Примерно с 13:30 про Arian-5 :
Дмитрий Дагаев писал(а):
Восемь смертных грехов профессиональных программистов
Дагаев Дмитрий Викторович, главный эксперт, АО «РАСУ», Росатом, Москва
https://youtu.be/5govjItgS3o В ходе обсуждения, было признано полезным результаты "раскопок в стиле цифровой археологии" на январь 2019 (
https://stackoverflow.com/questions/527 ... 0#54345040 ) опубликовать в данном подразделе форума.
In short: it hasn't be pure programming problem, it's more complex problem
The defect on Ariane 5 was not caused by a single cause. Throughout the development and testing processes, there were many stages at which this defect could be identified.
- The software module was reused in a new environment where operating conditions differed from the requirements of the software module. These requirements have not been revised.

▸ Задание 1: Какую должность занимает Дмитрий Дагаев согласно тексту о дефекте Ariane 5?
▸ Задание 2: Напишите продолжение текста о дефекте Ariane 5, начиная сразу после его последнего предложения.

▸ Список записей:

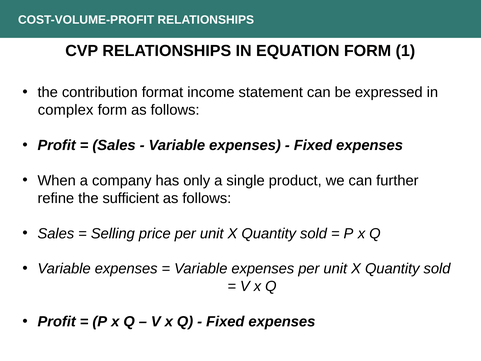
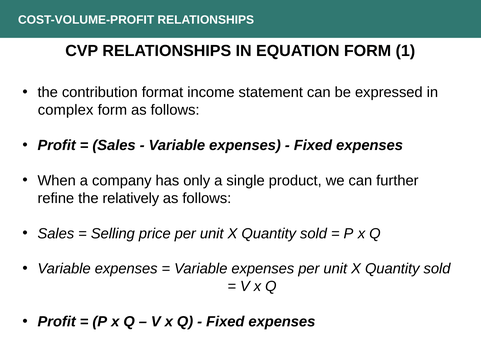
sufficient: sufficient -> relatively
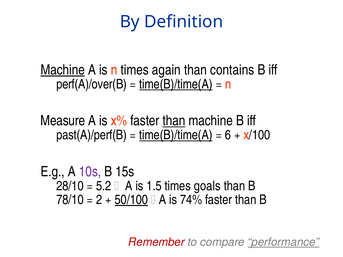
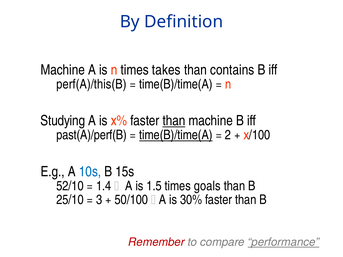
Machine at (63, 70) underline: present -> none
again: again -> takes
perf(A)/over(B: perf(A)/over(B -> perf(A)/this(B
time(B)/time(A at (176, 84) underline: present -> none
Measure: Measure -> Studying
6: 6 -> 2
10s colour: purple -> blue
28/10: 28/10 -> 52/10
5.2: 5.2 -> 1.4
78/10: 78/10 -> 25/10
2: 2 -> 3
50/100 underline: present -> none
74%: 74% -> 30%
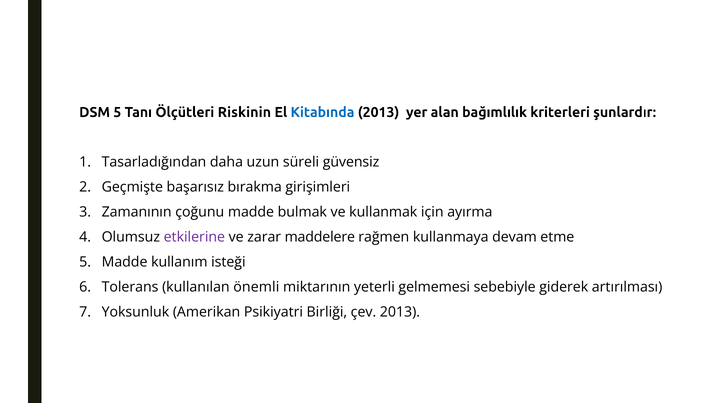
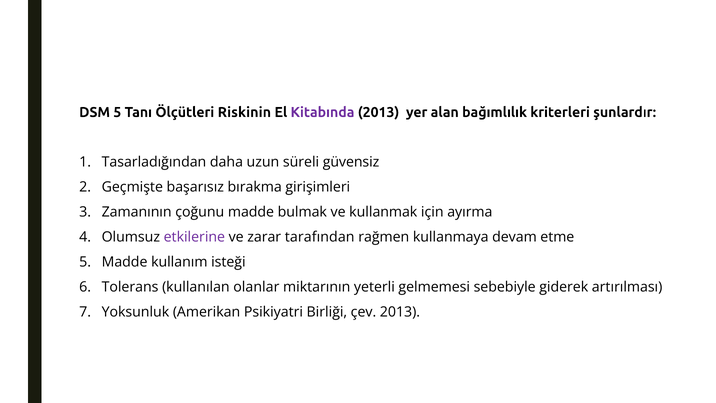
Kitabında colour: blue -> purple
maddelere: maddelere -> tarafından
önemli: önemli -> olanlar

▸ Ответ 1: Он главный эксперт АО «РАСУ» (Росатом, Москва).

▸ Ответ 2:
- The system has identified and recognized the error. Unfortunately, the specification of the error handling mechanism was inconsistent and caused final destruction.
- An erroneous module has never been properly tested in a new environment — neither at the hardware level, nor at the system integration level. Therefore, the fallacy of development and implementation was not detected.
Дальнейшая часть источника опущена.